The Marriage Lie by Kimberly Belle

There are a lot of books out there on the subject of marriage, and the secrets and lies between husbands and wives. I’ve been seeing so many books that have something to do with marriage or husband or wife in the title. It got me wondering “how do these authors make their story unique?” To figure this out, I’m going to actively try to read books on the topic of marriage and secrets and see which ones are actually unique and which ones are just the same story line but with a different title. So here I go with my first one:

Iris and Will have a perfect marriage: a beautiful home, rewarding careers, and now they are ready to try for their first baby. But on the morning Will leaves for a business trip in Orlando, Iris’s happy life comes crashing down. Another plane headed for Seattle has crashed, leaving everyone on board dead – including Will. Confused, Iris is sure there is a misunderstanding: why would Will even be on the plane to Seattle? But as time passes and Will’s ring is found at the crash site, Iris is forced to accept that her husband is gone. Still, Iris needs answers. Why did Will lie about his destination? What was so special about Seattle that he went there? And what else has he lied about? As Iris sets out to uncover the truth, she discovers that she may never have known her husband at all.

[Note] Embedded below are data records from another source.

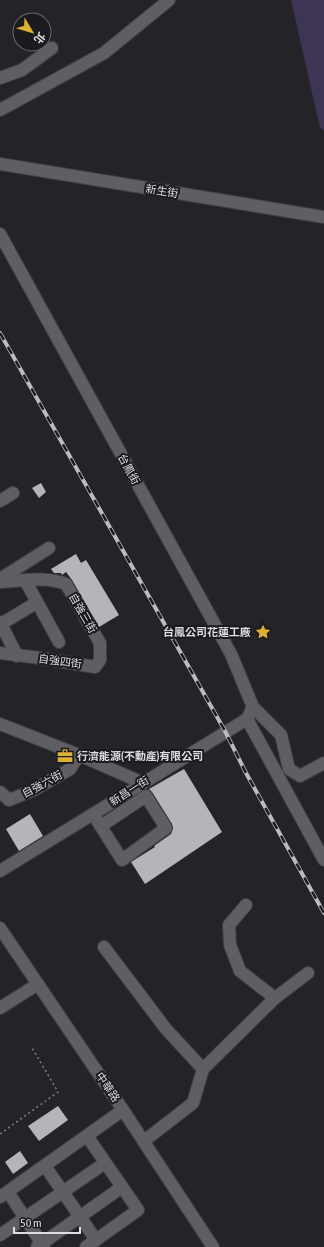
<svg xmlns="http://www.w3.org/2000/svg" width="324" height="1247" font-family="'Asap Condensed','Noto Sans TC',sans-serif">
	<style>
		.green { fill: #3e3453 }
		.building { fill: #b6b4b9 }
		.lines { fill: none; stroke-linecap: round; stroke-linejoin: round }
		.minor-casing { stroke: #403f42; stroke-width: 14 }
		.path { stroke: #818084; stroke-width: 1.5; stroke-dasharray: 2 3; stroke-linecap: butt }
		.minor { stroke: #5f5e62; stroke-width: 12 }
		.rail-casing { stroke: #bcbbbe; stroke-width: 4 }
		.rail { stroke: #1b1a1e; stroke-width: 2.5; stroke-dasharray: 8; stroke-linecap: butt }
		.labels { text-anchor: middle; stroke-width: 4; stroke-linejoin: round; paint-order: stroke }
		.street-label { font-size: 11px; fill: #dedde0; stroke: #1b1a1e }
		.poi-label { font-size: 11px; font-weight: bold; fill: #dedde0; stroke: #1b1a1e; text-anchor: end }
	</style>
	<rect width="100%" height="100%" fill="#242327"/>
	<path class="green" d="M291,0H324V130L320,128Z"/>
	<g class="building">
		<path d="M41,483L46,492L39,498L32,488Z"/>
		<path d="M76,554L81,563L86,560L119,615L99,627L72,580L66,572L62,575L61,573H54L51,569Z"/>
		<path d="M184,769L222,832L145,884L131,862L155,847L154,846L171,834L173,828L172,824L152,792L149,789Z"/>
		<path d="M30,814L43,836L19,851L6,829Z"/>
		<path d="M58,1106L68,1120L39,1141L28,1126Z"/>
		<path d="M20,1151L28,1163L13,1174L5,1162Z"/>
	</g>
	<g class="lines">
		<defs>
			<g id="minor">
				<path d="M0,78L22,70L52,48"/>
				<path d="M0,110L104,53L169,0"/>
				<path d="M0,164L324,217"/>
				<path d="M0,234L231,654L253,707L281,735L289,769L300,776L324,763"/>
				<path d="M0,501L13,493"/>
				<path d="M0,579L49,548"/>
				<path d="M25,580L59,642"/>
				<path d="M0,582C22,581 45,576 66,584L100,643V660L95,667L40,658L0,653"/>
				<path d="M0,622L17,656"/>
				<path d="M1,624L36,603"/>
				<path d="M247,719L324,860"/>
				<path d="M0,724L79,755L143,783"/>
				<path d="M0,792L9,800L34,790L70,769L79,755"/>
				<path d="M93,814L122,860L166,828L146,796L101,826"/>
				<path d="M0,871L93,814L247,719L253,707"/>
				<path d="M246,905L229,925L230,945L240,971L275,998"/>
				<path d="M0,928L123,1110L213,1247"/>
				<path d="M104,947L166,1029L203,1069"/>
				<path d="M0,1008L38,984"/>
				<path d="M144,1141L193,1103L203,1069L275,998L308,973"/>
				<path d="M45,1166L96,1240"/>
				<path d="M8,1192L44,1247"/>
				<path d="M0,1197L123,1110"/>
				<path d="M0,1235L105,1163"/>
				<path d="M37,1247L122,1187"/>
				<path d="M86,1247L138,1210L87,1136"/>
			</g>
		</defs>
		<use href="#minor" class="minor-casing"/>
		<path class="path" d="M0,1134L58,1092L31,1046"/>
		<use href="#minor" class="minor"/>
		<defs>
			<path id="rail" d="M0,333L225,731L246,773L324,913"/>
		</defs>
		<use href="#rail" class="rail-casing"/>
		<use href="#rail" class="rail"/>
	</g>
	<defs>
		<symbol id="sight-bare" viewBox="-9 -9 18 18"><path d="M0-6L1.8-2.2L6-1.7L2.9 1.2L3.7 5.4L0 3.3L-3.7 5.4L-2.9 1.2L-6-1.7L-1.8-2.2Z" fill="#dcb233" stroke="#1b1a1e" stroke-width="2.5" paint-order="stroke"/></symbol>
		<symbol id="office-bare" viewBox="-9 -9 18 18"><path d="M-6-3h4V-5.5h4V-3h4V5H-6ZM-1-4.5V-3h2v-1.5ZM-6 0V1H6V0Z" fill="#dcb233" stroke="#1b1a1e" stroke-width="2.5" paint-order="stroke"/></symbol>
	</defs>
	<g fill-rule="evenodd">
		<use href="#sight-bare" x="252" y="621" width="22" height="22"/>
		<use href="#office-bare" x="54" y="745" width="22" height="22"/>
	</g>
	<g class="labels">
		<g class="street-label">
			<text transform="translate(162 191) rotate(9)" y="4">新生街</text>
			<text transform="translate(129 469) rotate(61)" y="4">台鳳街</text>
			<text transform="translate(83 613) rotate(60)" y="4">自強三街</text>
			<text transform="translate(60 661) rotate(8)" y="4">自強四街</text>
			<text transform="translate(42 784) rotate(-28)" y="4">自強六街</text>
			<text transform="translate(129 791) rotate(-33)" y="4">新昌一街</text>
			<text transform="translate(108 1087) rotate(56)" y="4">中華路</text>
		</g>
		<g class="poi-label">
			<text x="251" y="636">台鳳公司花蓮工廠</text>
			<text x="77" y="760" text-anchor="start">行濟能源(不動產)有限公司</text>
		</g>
	</g>
	<g transform="translate(32 32) rotate(128)"><circle r="19" fill="#1b1a1e" stroke="#69686c"/>
	<path d="M0-3L7 15L0 10L-7 15Z" fill="#dcb233"/>
	<text y="-6" font-size="11" font-weight="bold" text-anchor="middle" fill="#dedde0">北</text>
	</g>
	<path d="M14 1227v6h66v-6" fill="none" stroke="#dedde0" stroke-width="2"/>
	<text x="20" y="1227" font-size="12" fill="#dedde0" stroke="#1b1a1e" stroke-width="3" paint-order="stroke">50 m</text>
</svg>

This novel is getting mixed reviews from me. And here is why. This is one of those rare times in which the author actually gives the main character a realistic and positive support system. Iris’s whole family comes out to help her deal with this. As she goes around trying to uncover the true identity of her husband, her twin brother tags along. And I love that. I love that it isn’t a potential romantic partnership that strikes up. I love that she is bolstered and supported by her family, instead of just falling into the arms of some man who she has “sparks” with. I also really liked that her responses and behaviour to the situation were realistic and understandable. The steps that she took to uncover the mystery and to protect herself made sense and I appreciated the author actually giving her main character some common sense. But then there were the things I didn’t like. I didn’t like the fact that Iris had a background in psychology but her understanding of things was so … weak. I didn’t like that there were random things that were mentioned (like a lawsuit against the Airlines) that had nothing to do with the story and didn’t really enhance it in any way. I also didn’t like the way the villain was portrayed and the way in which the villain was introduced; the portrayal bordered on racist and the introduction near the end was just so out of place that it made me cringe. I will say that I did enjoy the ending as Iris’s final decision was unexpected but also pretty badass. As you can see, I have some good things and some bad things to report on. Since I had a pretty positive reading experience for about 80% of the novel, I’m giving this a 3/5 stars.